Tarea propuesta: Copia literalmente el pasaje del texto sobre el trabajo desde «Pero a lo largo» hasta «límite, sin temporalidad.», ambos incluidos.

===== Extracto del texto =====

"Para cualquier originalidad es preciso tener el valor de ser un amateur"
Wallace Stevens, "Adagia".
Aquella violenta sacudida contada en el Génesis ha ido a misa desde el principio de los tiempos. Desde los primitivos recolectores, luego cazadores, más tarde pastores nómadas, posteriormente agricultores, más tarde manufactureros urbanos hasta este apéndice provisional de la cibernética en que moramos, la historia se ha repetido millones de veces. Ya nadie duda de que el mito de la expulsión del Paraíso imponiendo el modo (ajeno) y la manera (dura) de ganarse el pan es una condición ineludible para la supervivencia. O de respuesta biológica y perentoria, como gustan decir los monitores de la integración en los cursos de inteligencia emocional que hoy pululan en el mundo de las empresas. Y siempre una justificación tramposa también.

Pero a lo largo de las épocas, ni la obra de cada humano ha sido suficiente motivo para sentirse algo más que homo laborioso, ni a ciertos individuos les basta con ejercitar solamente el trabajo que les cubra sus necesidades elementales. Algunos, qué osados, hasta quieren desarrollar sus aptitudes ocultas. Más allá de sus obligaciones, de sus exigencias y de sus dificultades. Sin precio, sin límite, sin temporalidad.

===== Registros presentados =====

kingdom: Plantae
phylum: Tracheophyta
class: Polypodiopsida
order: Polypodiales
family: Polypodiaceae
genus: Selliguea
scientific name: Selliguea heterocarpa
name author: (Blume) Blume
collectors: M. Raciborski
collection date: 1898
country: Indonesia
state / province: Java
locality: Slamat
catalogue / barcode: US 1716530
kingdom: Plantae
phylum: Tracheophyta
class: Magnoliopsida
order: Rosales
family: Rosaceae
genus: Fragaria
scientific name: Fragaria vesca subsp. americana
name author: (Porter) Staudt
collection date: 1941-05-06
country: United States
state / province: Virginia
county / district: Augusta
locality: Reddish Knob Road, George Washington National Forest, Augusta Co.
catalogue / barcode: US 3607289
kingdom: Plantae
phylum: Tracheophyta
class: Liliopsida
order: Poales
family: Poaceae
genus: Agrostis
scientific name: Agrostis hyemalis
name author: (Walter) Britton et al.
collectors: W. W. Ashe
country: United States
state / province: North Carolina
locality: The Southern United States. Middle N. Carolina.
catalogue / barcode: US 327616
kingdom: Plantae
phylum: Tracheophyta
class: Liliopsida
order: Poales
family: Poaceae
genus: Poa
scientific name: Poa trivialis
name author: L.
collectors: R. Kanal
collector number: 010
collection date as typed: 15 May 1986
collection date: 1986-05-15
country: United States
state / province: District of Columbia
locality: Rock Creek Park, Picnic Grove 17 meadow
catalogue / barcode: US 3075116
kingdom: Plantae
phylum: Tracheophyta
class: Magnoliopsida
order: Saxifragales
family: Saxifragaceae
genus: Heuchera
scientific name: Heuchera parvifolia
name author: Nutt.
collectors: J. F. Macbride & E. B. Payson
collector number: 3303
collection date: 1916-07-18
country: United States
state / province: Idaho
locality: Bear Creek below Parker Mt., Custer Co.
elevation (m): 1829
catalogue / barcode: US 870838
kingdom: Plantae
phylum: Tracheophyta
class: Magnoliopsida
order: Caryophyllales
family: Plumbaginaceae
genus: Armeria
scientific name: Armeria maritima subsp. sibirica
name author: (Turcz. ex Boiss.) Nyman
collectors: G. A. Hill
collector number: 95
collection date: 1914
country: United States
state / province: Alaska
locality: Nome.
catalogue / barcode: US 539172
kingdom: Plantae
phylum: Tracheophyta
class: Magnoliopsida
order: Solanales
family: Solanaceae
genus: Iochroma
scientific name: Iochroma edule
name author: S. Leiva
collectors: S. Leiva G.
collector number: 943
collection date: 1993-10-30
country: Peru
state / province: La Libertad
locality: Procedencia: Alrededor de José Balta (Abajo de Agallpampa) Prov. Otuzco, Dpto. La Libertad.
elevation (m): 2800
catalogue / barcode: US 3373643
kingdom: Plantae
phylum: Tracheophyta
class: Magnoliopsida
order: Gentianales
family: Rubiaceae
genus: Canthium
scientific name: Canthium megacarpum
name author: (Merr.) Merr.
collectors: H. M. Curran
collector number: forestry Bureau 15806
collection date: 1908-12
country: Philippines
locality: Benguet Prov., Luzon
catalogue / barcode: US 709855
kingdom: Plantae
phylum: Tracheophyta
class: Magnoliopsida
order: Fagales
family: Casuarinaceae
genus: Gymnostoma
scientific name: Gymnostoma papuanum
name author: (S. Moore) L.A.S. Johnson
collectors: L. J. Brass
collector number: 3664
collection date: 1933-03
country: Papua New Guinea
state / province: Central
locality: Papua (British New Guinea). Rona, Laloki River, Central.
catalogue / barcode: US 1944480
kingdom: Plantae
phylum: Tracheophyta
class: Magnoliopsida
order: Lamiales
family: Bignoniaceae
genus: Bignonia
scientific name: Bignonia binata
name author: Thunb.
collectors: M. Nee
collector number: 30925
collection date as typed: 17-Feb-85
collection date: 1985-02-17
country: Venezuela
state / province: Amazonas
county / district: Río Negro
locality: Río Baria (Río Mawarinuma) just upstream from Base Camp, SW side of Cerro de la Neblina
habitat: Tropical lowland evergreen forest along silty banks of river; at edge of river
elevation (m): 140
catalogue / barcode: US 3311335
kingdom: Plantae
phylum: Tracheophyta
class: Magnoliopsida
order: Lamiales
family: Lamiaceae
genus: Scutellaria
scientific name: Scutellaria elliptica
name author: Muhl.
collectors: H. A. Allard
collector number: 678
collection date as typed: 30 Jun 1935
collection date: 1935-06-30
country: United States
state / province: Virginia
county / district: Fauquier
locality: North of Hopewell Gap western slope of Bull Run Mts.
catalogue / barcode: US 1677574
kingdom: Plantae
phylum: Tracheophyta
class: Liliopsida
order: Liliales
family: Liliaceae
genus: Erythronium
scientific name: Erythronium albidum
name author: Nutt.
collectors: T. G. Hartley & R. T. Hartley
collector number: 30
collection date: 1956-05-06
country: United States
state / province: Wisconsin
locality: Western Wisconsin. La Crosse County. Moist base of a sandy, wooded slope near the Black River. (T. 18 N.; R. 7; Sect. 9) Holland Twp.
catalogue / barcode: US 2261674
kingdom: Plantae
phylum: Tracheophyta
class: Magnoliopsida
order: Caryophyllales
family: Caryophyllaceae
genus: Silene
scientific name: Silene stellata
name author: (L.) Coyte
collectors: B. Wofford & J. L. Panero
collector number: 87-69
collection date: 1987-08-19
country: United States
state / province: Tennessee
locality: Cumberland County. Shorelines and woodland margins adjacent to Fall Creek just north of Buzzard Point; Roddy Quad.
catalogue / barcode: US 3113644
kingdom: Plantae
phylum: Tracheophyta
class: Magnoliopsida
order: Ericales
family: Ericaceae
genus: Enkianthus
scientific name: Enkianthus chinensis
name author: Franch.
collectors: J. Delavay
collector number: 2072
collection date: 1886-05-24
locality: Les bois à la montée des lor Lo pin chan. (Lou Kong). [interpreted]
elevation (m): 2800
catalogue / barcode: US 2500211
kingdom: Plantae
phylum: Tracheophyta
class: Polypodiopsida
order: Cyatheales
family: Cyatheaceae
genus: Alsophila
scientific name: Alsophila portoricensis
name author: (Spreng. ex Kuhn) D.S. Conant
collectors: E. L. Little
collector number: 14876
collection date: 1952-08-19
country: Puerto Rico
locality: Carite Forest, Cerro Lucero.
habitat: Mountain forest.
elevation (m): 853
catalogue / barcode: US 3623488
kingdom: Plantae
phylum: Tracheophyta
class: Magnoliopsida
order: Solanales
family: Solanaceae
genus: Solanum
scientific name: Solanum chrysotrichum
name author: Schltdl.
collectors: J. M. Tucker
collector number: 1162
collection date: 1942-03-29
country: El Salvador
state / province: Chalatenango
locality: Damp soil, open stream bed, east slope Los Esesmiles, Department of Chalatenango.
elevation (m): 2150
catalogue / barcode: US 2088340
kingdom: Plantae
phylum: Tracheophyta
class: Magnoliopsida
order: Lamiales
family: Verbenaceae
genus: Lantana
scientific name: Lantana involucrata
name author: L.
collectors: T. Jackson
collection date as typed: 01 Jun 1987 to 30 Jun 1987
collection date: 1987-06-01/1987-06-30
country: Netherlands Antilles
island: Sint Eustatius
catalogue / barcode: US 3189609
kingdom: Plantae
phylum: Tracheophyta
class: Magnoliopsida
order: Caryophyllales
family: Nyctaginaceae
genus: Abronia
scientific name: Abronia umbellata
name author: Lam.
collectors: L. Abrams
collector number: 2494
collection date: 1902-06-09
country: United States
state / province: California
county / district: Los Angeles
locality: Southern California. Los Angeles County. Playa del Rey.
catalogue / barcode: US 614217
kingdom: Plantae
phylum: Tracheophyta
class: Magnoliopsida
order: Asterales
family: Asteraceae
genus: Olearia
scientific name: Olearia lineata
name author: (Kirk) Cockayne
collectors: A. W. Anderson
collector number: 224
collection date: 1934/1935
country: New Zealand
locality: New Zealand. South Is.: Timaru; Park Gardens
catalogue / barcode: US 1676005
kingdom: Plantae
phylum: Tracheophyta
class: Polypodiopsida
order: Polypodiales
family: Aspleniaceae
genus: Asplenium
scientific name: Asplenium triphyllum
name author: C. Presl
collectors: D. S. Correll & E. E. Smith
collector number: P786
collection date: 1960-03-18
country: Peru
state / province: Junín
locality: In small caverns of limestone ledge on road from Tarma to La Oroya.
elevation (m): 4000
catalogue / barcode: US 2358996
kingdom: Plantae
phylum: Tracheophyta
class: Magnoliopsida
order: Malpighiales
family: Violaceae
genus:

=====

Respuesta completa:
Pero a lo largo de las épocas, ni la obra de cada humano ha sido suficiente motivo para sentirse algo más que homo laborioso, ni a ciertos individuos les basta con ejercitar solamente el trabajo que les cubra sus necesidades elementales. Algunos, qué osados, hasta quieren desarrollar sus aptitudes ocultas. Más allá de sus obligaciones, de sus exigencias y de sus dificultades. Sin precio, sin límite, sin temporalidad.